Background Proper identification of infarct extent is crucial for thrombectomy and prognostication. We sought to study the frequency and topographic aspects of those cases in which CT perfusion (CTP) misses a core lesion that is present on initial non-contrast CT (NCCT).

Methods A review was carried out of a prospectively collected database of endovascular patients with anterior circulation large vessel occlusion strokes from January 2014 to November 2018. Patients with an e-ASPECTS <10 and adequate CTP maps were included. Total missed ischemic core (TMC) was defined as a CTP core lesion (relative cerebral blood flow <30%) <1 mL with a visualized hypodensity on NCCT.

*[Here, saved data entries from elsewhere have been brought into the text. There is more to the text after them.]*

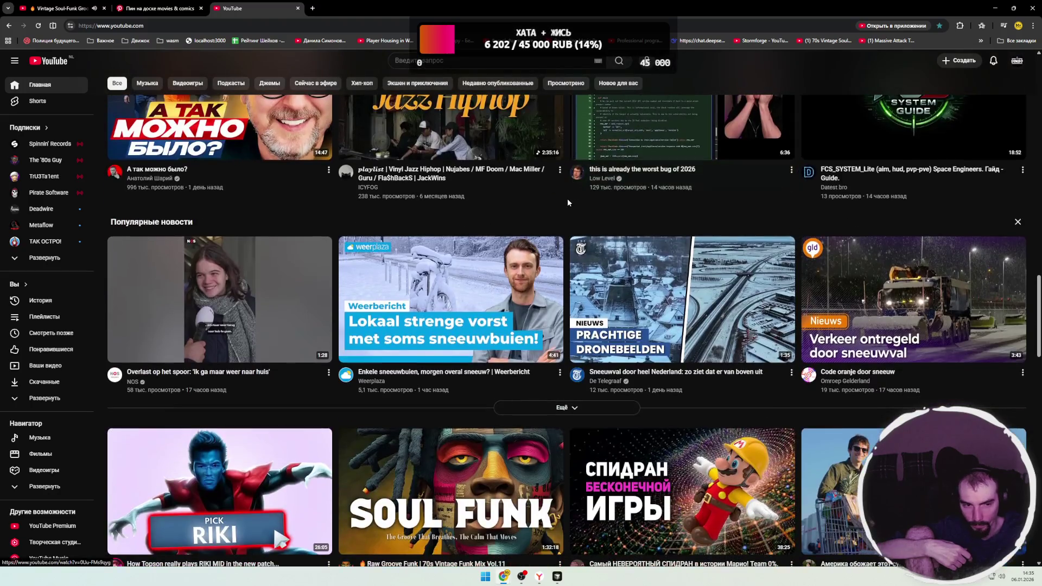
pyautogui.scroll(-3, 566, 201)
pyautogui.scroll(-1, 571, 205)
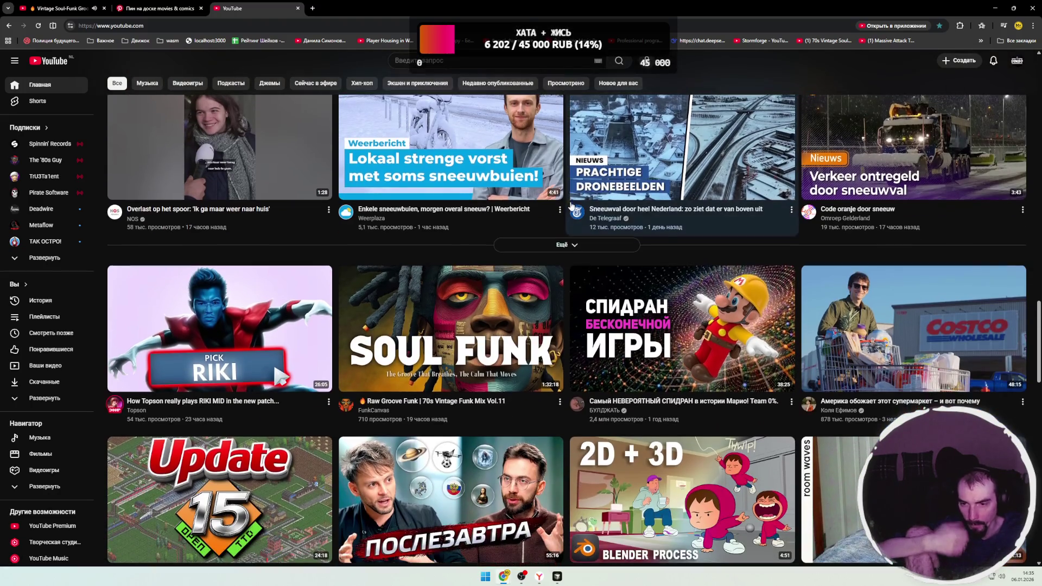
pyautogui.moveTo(571, 203)
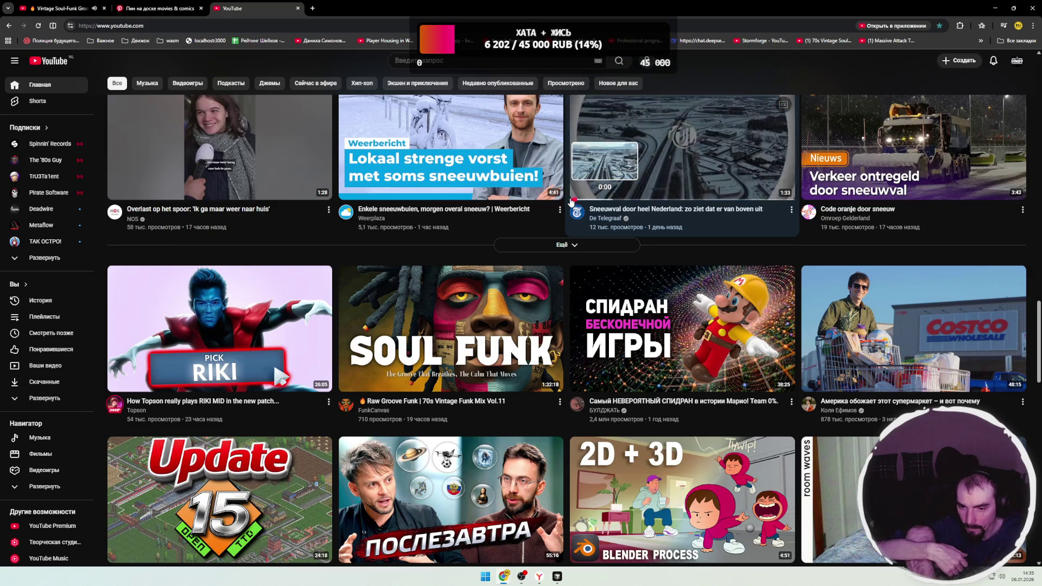
pyautogui.scroll(-2, 602, 332)
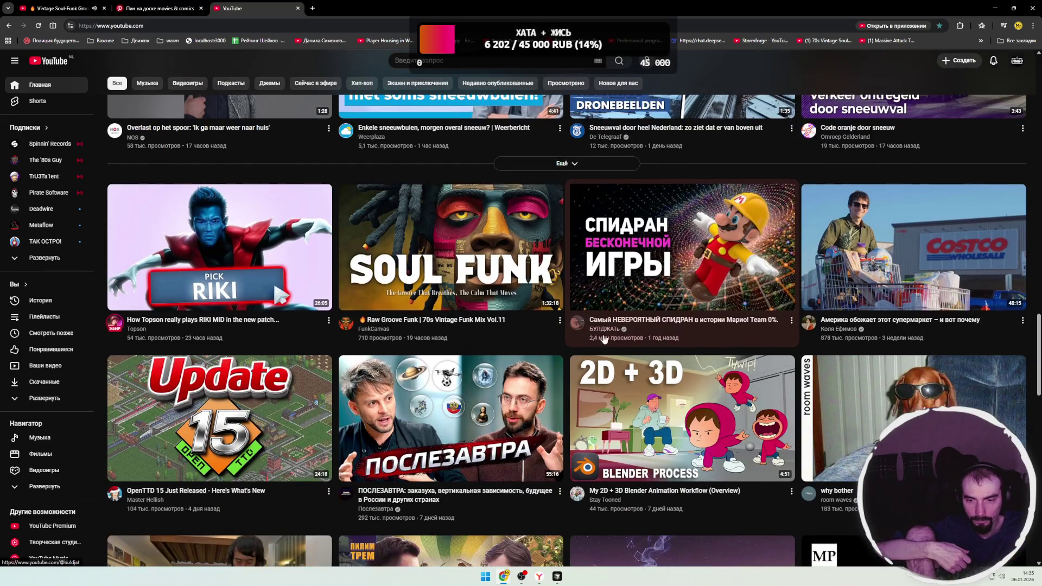
pyautogui.scroll(-3, 550, 264)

Results In total, 629 patients were analyzed of which 161 (25.6%) had a TMC. On univariate analysis, TMC was associated with isolated deep middle cerebral artery (MCA) strokes (77.6% vs 56.6%, p<0.001), lower National Institutes of Health Stroke Scale (NIHSS) score (9 (15–20) vs 17 (13–21), p=0.007) and longer times to treatment (452 (288–652) min vs 355 (236–655) min, p=0.03). After adjusting for identifiable confounders, isolated deep MCA stroke was an independent predictor of TMC (OR 2.49 (95% CI 1.63 to 3.8), p<0.001). There were no differences between patients presenting with a TMC and those not with good outcomes (modified Rankin Scale 0–2) (50.8% vs 47.6%, p=0.53) or 90-day mortality (23% vs 17.6%, p=0.17). However, TMC was associated with lower rates of any parenchymal hematomas (5.2% vs 14.6%, p=0.02; aOR 0.11 (95% CI 0.01 to 0.91), p=0.04) and smaller final infarct volumes (20.5 (11.3–42.9) mL vs 47.5 (20.3–85) mL, p<0.001).

Conclusions CTP may completely fail to detect ischemic core in as many as 25% of cases, especially in isolated deep MCA strokes. Technical refinements of the post-processing algorithms are therefore warranted. TMC infarcts may have a lower risk of reperfusion hemorrhage, potentially due to greater preservation of the neurovascular unit structure in face of delayed recovery of cerebral blood flow.

  • thrombectomy
  • CT perfusion
  • CT
  • stroke

Data availability statement

Data are available upon reasonable request. The unpublished data from this dataset is held by Grady Memorial Hospital/Emory University and MB/RGN. Requests for data sharing would have to be discussed with them directly.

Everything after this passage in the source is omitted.